The board prohibits the use of calculators, timers, or other electronic devices during the exam. Cellular phones are also strictly prohibited from exam rooms and individuals found to possess them are penalised, usually made to forfeit the exam. The only item that may be brought into the testing room is the candidate's Reprinted E-registration slip.
Exam results are made available just few days after the exam has been conducted via board's website, SMS and email. The board also sends scores to universities and institutions being applied to.

Preparation
The Joint Admissions and Matriculation Board does not prepare candidates for its examination by establishing secondary schools or tutorial centers, and no such institution is affiliated with the body.
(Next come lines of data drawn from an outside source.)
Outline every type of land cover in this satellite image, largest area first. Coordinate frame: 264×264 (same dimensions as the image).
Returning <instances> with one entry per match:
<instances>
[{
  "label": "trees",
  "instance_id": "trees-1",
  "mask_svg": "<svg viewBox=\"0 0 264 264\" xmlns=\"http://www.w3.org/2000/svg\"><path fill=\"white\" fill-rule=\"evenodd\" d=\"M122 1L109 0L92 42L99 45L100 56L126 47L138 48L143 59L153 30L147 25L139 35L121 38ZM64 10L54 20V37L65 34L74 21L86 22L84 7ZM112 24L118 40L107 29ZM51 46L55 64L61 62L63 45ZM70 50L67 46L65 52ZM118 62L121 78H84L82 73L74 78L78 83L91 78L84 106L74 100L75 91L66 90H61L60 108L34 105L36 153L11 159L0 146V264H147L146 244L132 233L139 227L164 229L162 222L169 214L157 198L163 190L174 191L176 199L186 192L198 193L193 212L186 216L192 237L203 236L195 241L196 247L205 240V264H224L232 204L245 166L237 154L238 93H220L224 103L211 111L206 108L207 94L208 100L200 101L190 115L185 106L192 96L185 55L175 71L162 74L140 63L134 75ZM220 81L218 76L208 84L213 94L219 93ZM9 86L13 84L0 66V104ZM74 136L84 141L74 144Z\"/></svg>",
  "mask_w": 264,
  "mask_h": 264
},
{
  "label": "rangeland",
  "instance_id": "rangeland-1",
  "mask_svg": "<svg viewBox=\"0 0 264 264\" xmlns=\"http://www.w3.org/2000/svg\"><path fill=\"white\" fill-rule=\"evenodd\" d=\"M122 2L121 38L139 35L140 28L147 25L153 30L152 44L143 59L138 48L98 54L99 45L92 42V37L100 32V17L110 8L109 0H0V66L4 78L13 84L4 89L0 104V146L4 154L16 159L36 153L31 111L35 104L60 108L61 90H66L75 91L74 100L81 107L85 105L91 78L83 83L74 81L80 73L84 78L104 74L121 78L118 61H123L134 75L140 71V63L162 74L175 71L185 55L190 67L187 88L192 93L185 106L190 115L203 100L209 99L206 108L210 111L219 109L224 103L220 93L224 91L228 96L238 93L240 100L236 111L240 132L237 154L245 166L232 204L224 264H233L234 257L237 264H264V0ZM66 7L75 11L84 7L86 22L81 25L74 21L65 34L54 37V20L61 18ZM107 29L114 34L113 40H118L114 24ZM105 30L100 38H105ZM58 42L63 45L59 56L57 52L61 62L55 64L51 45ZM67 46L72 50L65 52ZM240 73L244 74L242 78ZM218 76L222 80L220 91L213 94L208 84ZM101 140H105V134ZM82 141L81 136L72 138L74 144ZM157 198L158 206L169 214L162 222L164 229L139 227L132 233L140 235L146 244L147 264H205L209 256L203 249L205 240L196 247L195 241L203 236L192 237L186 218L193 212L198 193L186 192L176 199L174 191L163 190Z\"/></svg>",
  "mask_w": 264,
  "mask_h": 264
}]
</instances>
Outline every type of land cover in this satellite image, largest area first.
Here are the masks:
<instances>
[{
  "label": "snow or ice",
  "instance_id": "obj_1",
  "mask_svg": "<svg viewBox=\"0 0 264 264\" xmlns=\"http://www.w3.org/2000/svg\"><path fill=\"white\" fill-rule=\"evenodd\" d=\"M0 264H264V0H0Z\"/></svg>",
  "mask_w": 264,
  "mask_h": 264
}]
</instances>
However, the board provides a syllabus brochure, which is either made available online or given to students when they register. Candidates are expected to cover all the subject areas in the syllabus.

The board also has an online practice test on its website which enables students to practice. There are also some test software and applications which are made by several test preparatory companies, none of which are affiliated with the board.

Students also purchase books that contain questions asked in the exam during previous years. The book is made by different publishing companies.